2008-06-24 Thread Donald Buchan
I changed to linux a couple of years ago for a bunch of reasons.  WGA
was one of them.

Being noob at the time -- still think I am today -- I had someone do it
for me.

They were going to put CentOS 4.4 in, but at the last minute, they put
in Fedora 5.  Apparently, the -devel fork.  What a disaster.

I was glad when my laptop got CentOS 4.4. It was stable.  It worked.
Things didn't break.  No dependency hell.  Shortly after, Fedora was
nuked and both desktop and laptop were on 4.4.  Today both machines have
gone through the upgrade cycles are at 4.7, quite happily.
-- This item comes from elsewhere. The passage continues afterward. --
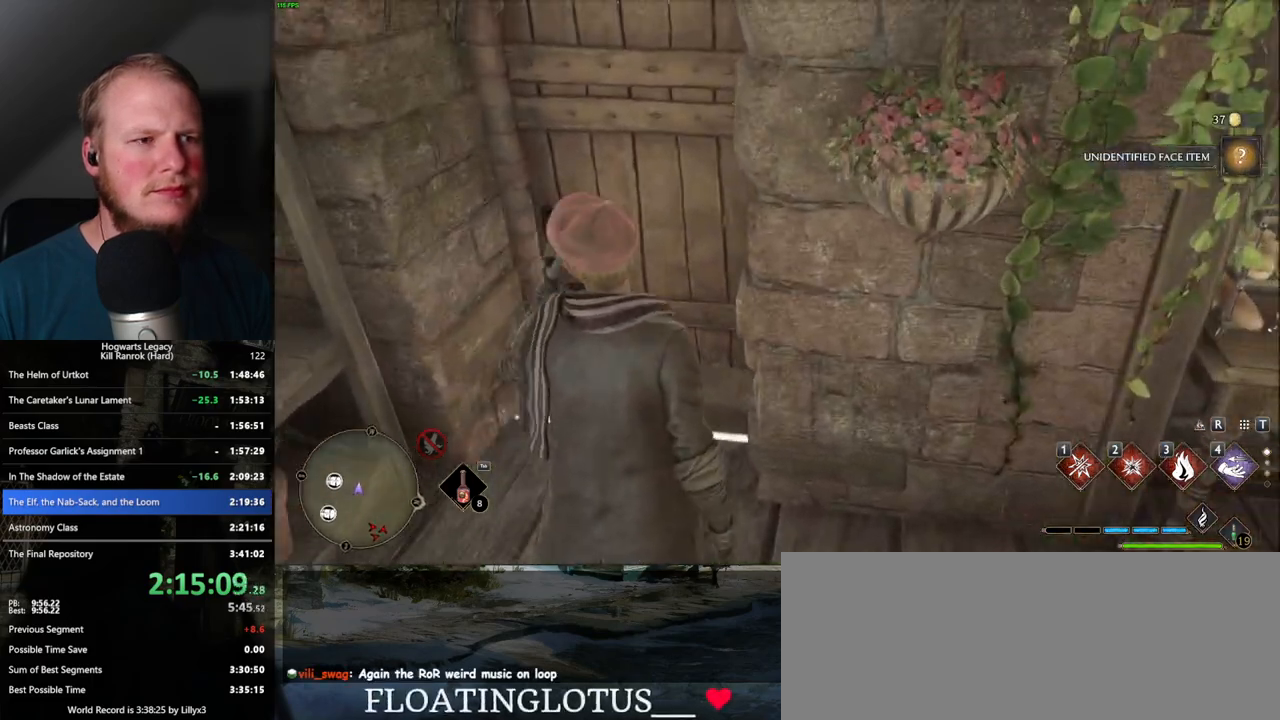
{"keys": ["w"], "mouse": [], "events": []}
My new desktop (the old one is now the home router, DVD burder,
Azureus download box, and has my 80gig mass storage drive; it has 5.2 as
of this morning.

What do I think of non-EL distros?

I'm glad I'm not having to curse for weeks every six months when I have
to upgrade, that's what I think of them.

And I'm a desktop user.  No servers per se.
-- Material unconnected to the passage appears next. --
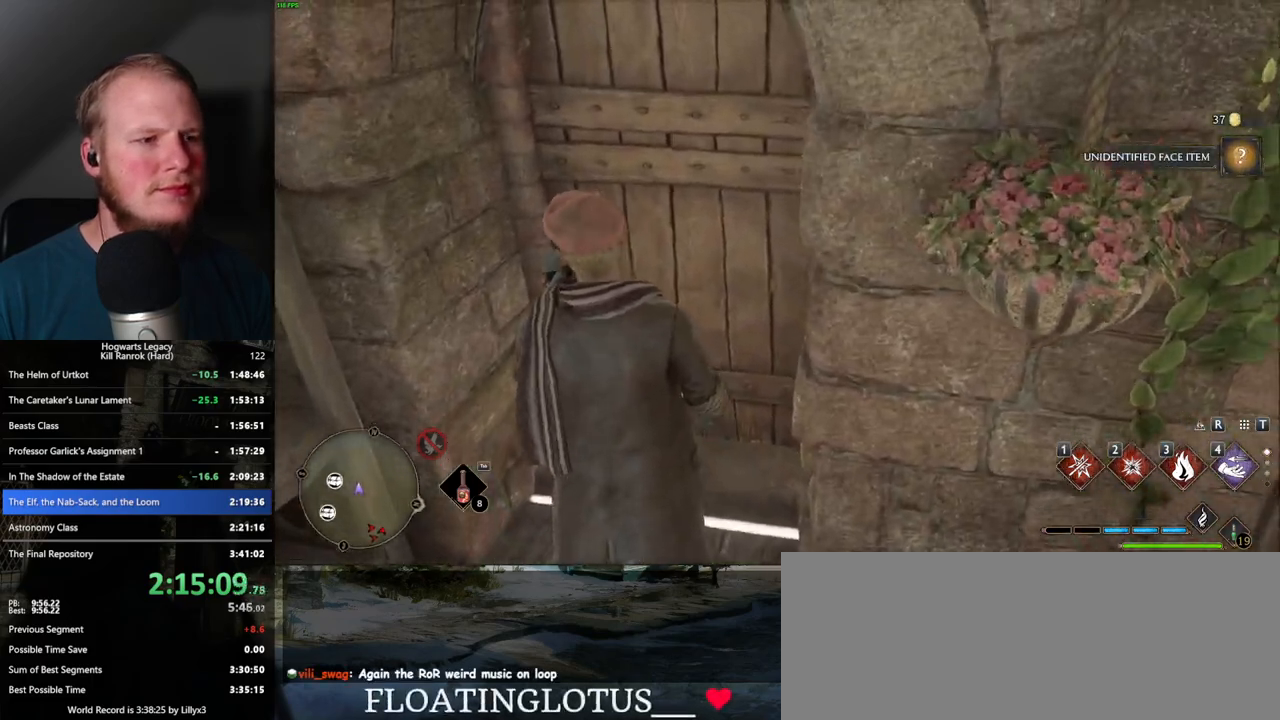
{"keys": ["w"], "mouse": [], "events": []}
Now I have to see if the new printer I got at Christmas will work
without major surgery, like it needed for the 4.6 desktop. :)  (I figure
HP gave the summer student who knows linux a pet project to make the
open source driver, and (s)he probably was using the latest drivers and
libraries while downing Jolt Cola. :) )

On Tue, 2008-06-24 at 10:40 -0700, John R Pierce wrote:
 Tony Mountifield wrote:
  I always get frustrated with apps requiring the latest and greatest
  versions of PHP, etc., before they are made available for the major
  distributions.
 
  Is it that the very newest feature is really indispensable and the app
  can't possibly make do without it, or just because the developer has the
  bleeding-edge version on his own box and doesn't make the effort to test
  his app with more mainstream versions?

 
 
 totally.  its the new/shiny syndrome.   more than once, I've found 1-2 
 simple 1-line fixes enabled a newer version of a given PHP app to run on 
 an older version of PHP.
 
 sadly, much of the OSS community seem to think that stable enterprise 
 distributions like RHEL and SuSE are evil incarnate, second only to 
 Microsoft (which they inevitably spell with a $).